Write out every line of text in the records below word for word, and leave the pictures out.

--- start of MATERIAL FOR THIS TASK ---

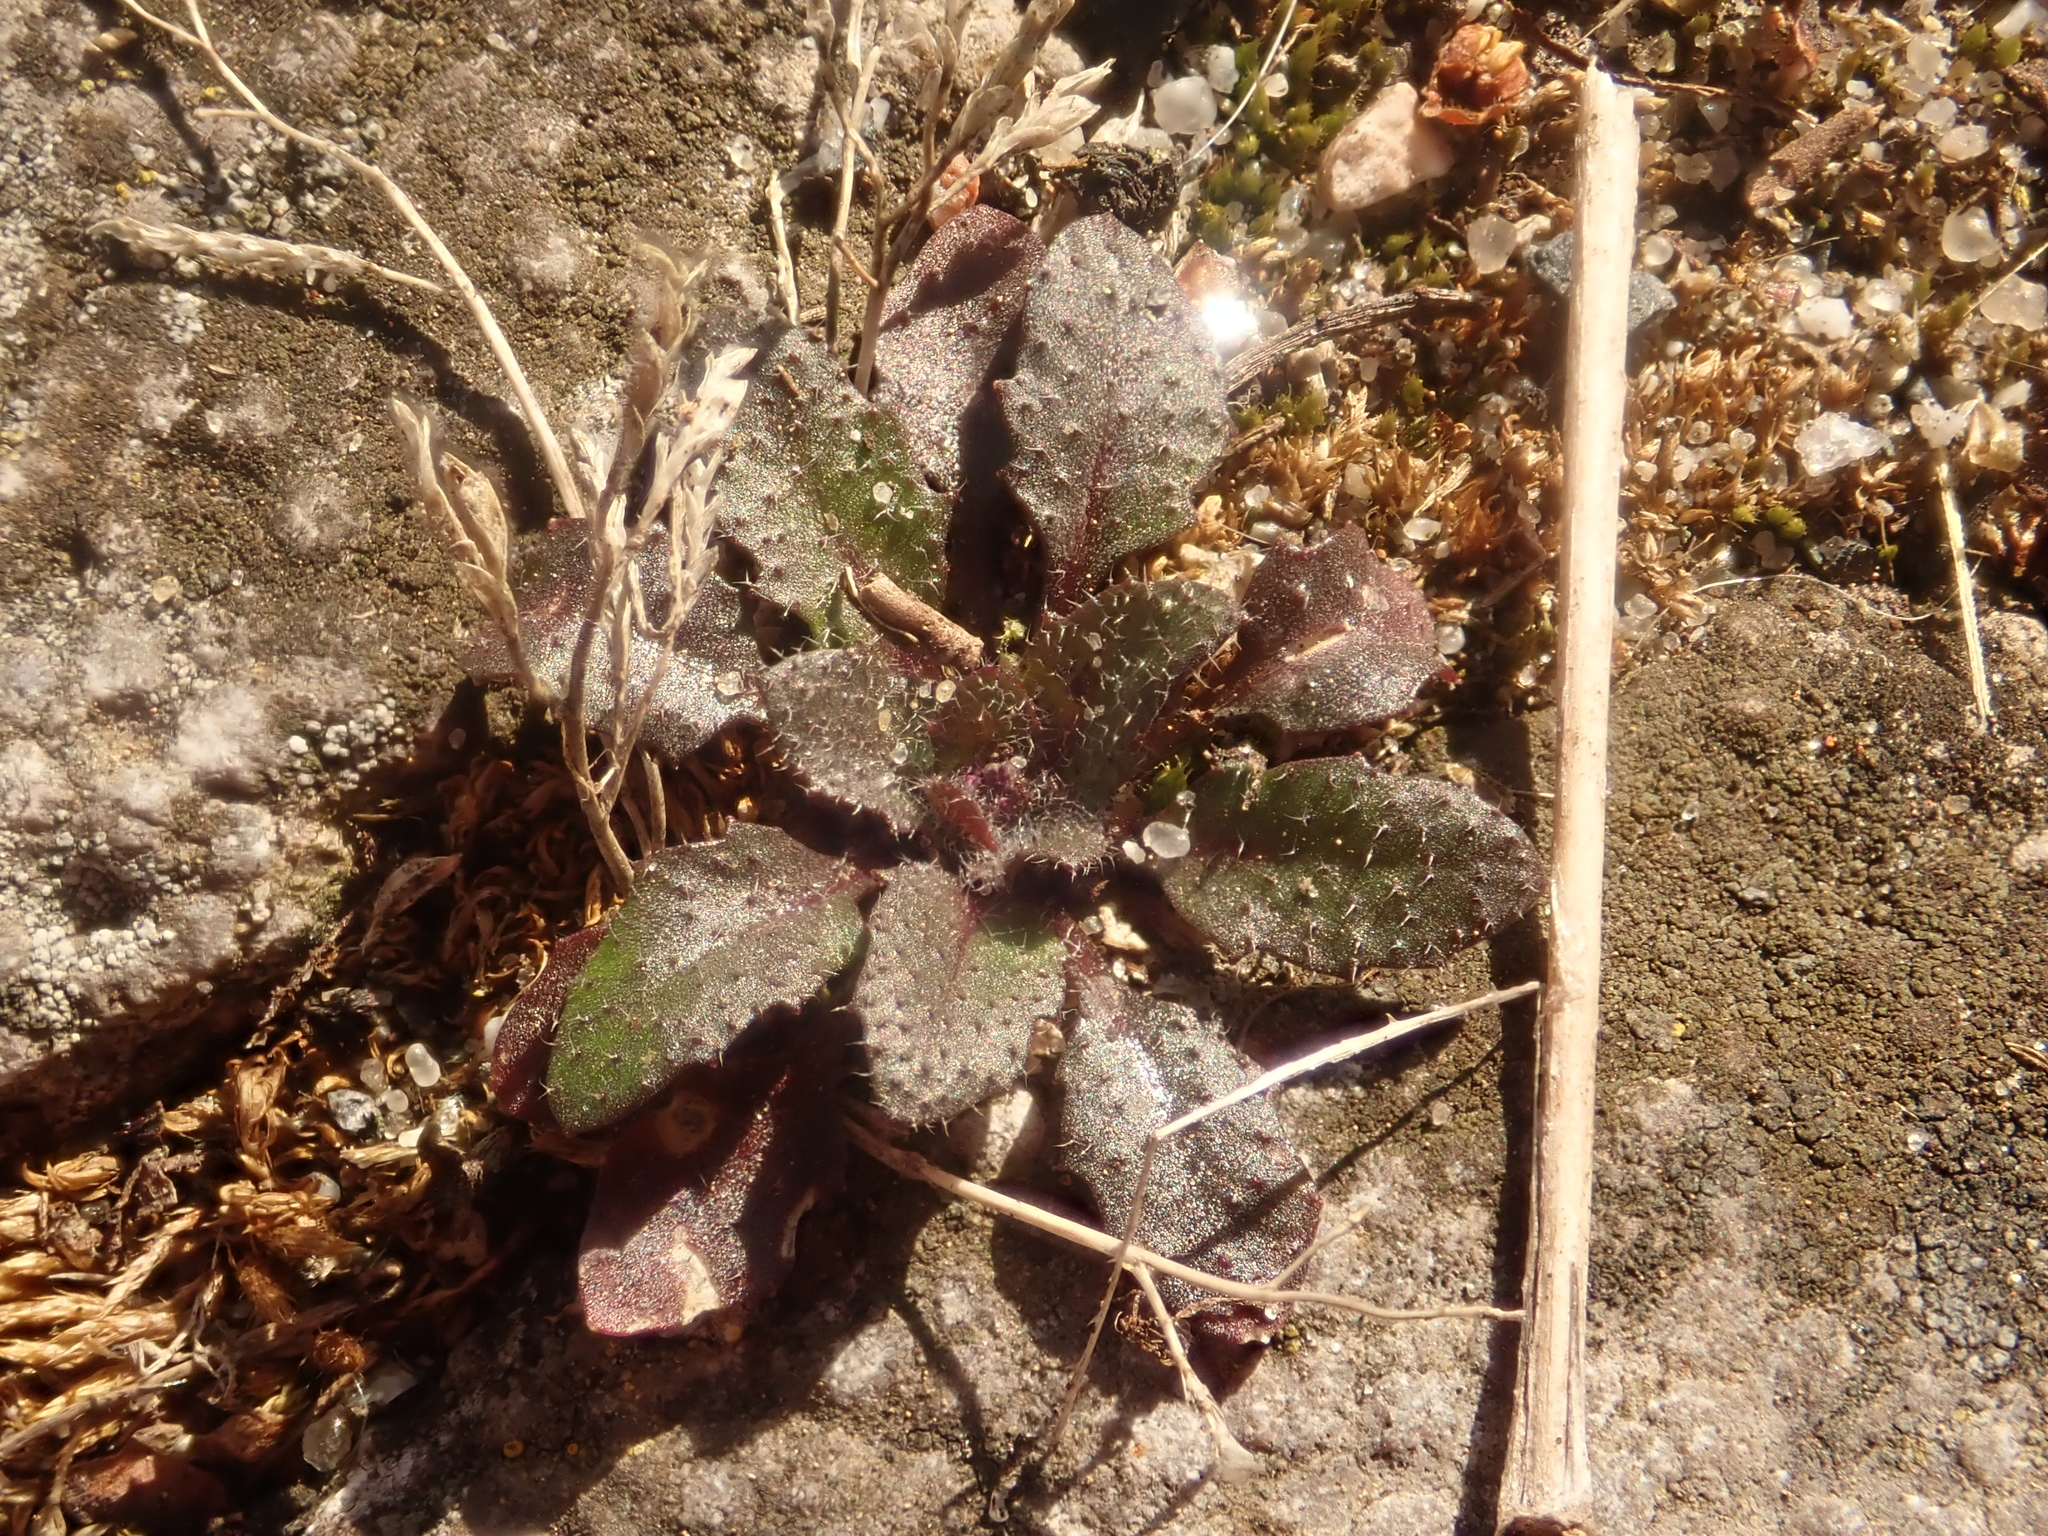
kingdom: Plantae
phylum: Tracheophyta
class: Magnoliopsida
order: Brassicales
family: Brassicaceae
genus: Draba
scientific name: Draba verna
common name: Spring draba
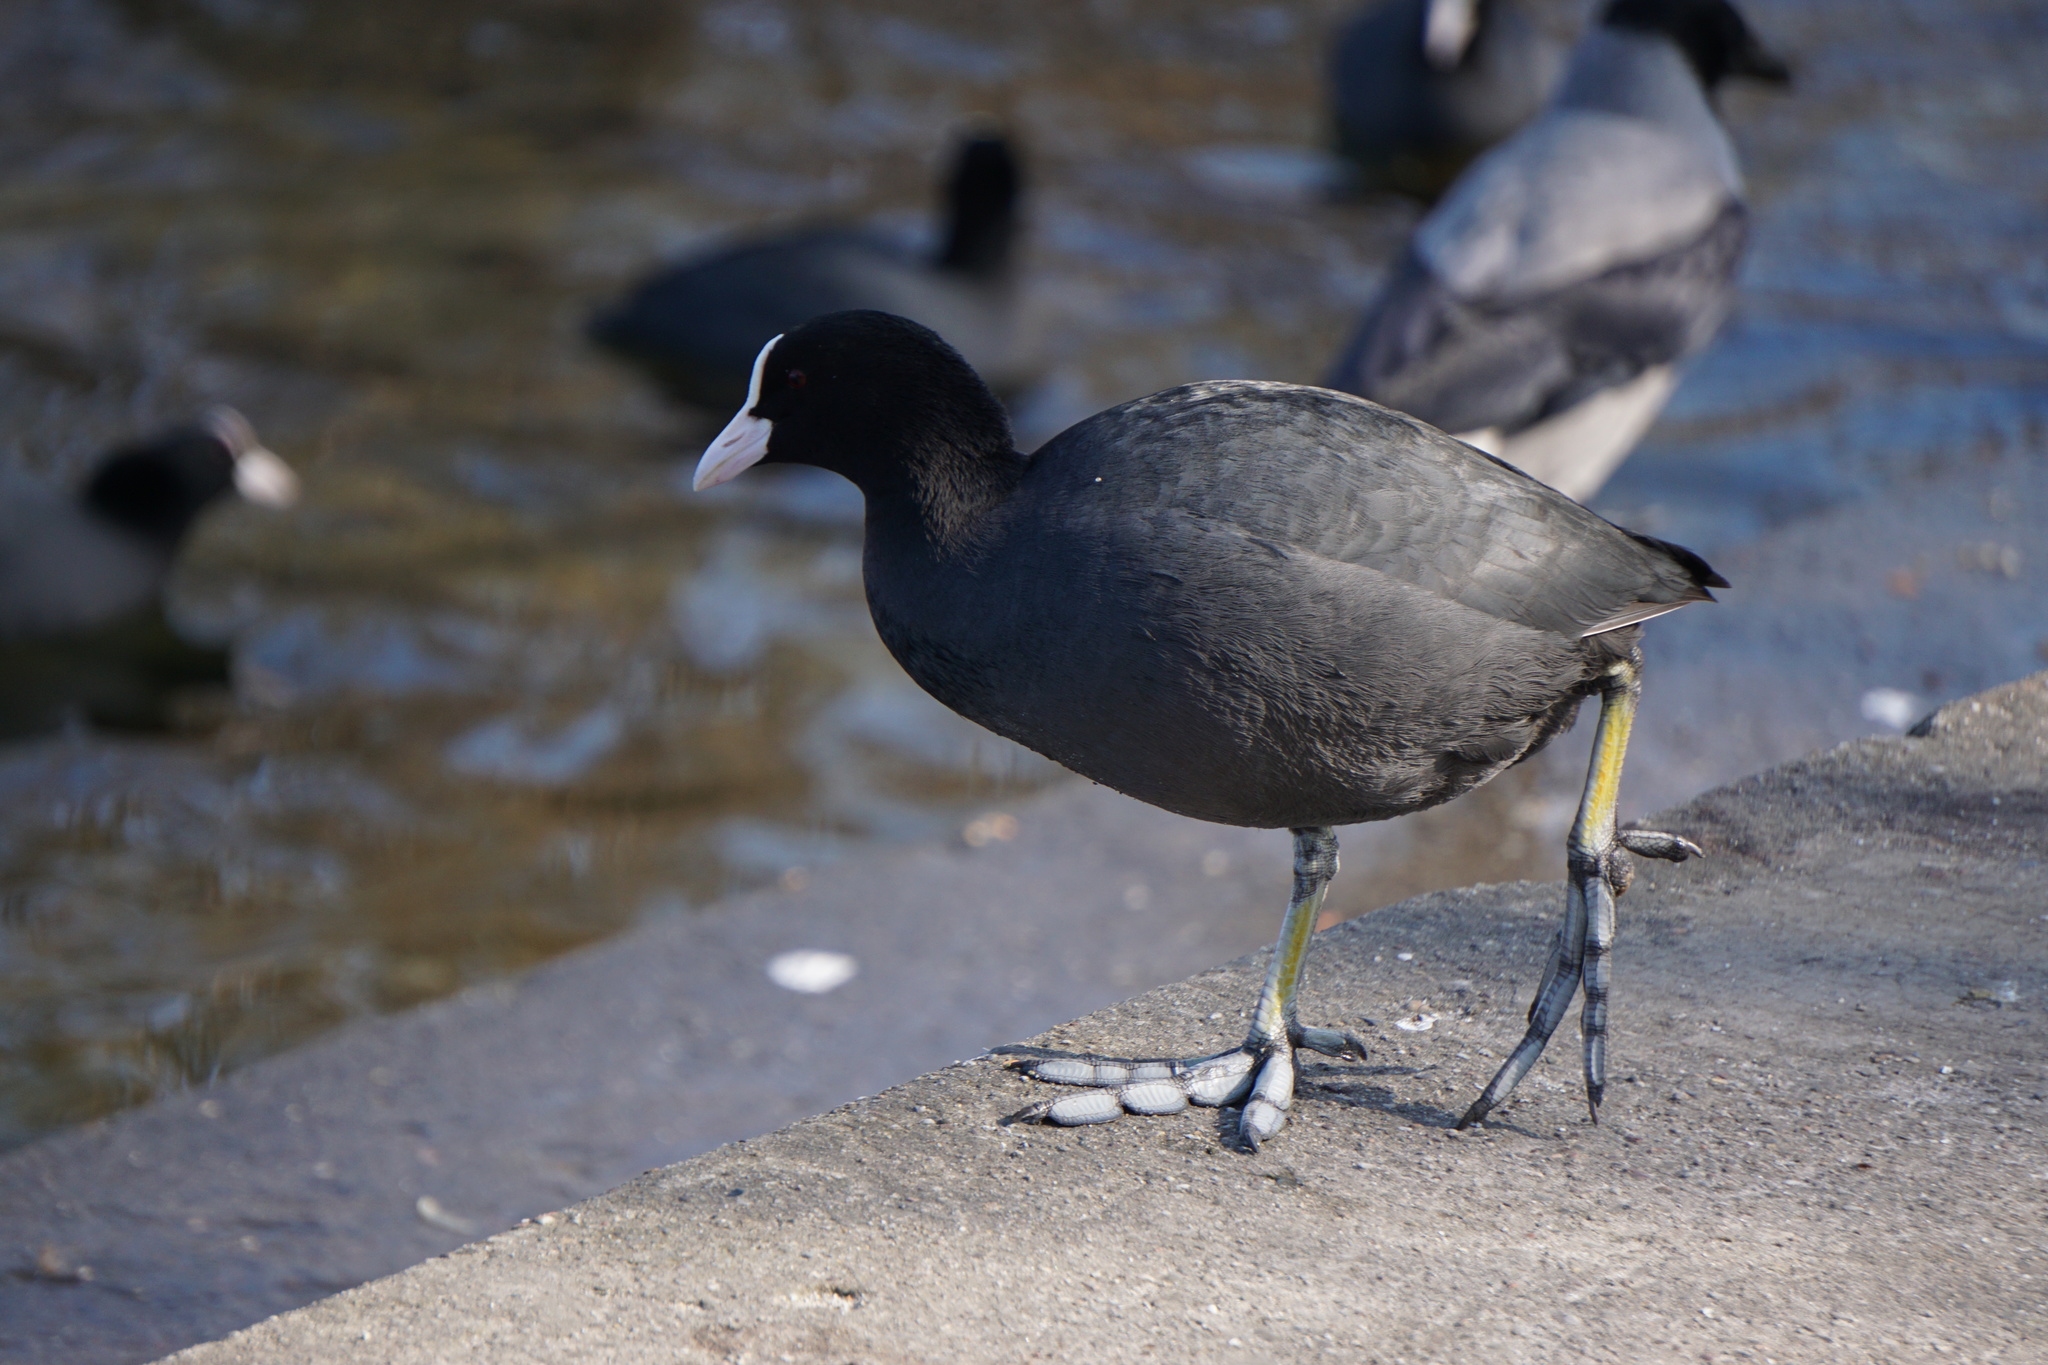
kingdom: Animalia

--- end of MATERIAL FOR THIS TASK ---

RESPONSE TO THIS TASK ::
kingdom: Plantae
phylum: Tracheophyta
class: Magnoliopsida
order: Brassicales
family: Brassicaceae
genus: Draba
scientific name: Draba verna
common name: Spring draba
kingdom: Animalia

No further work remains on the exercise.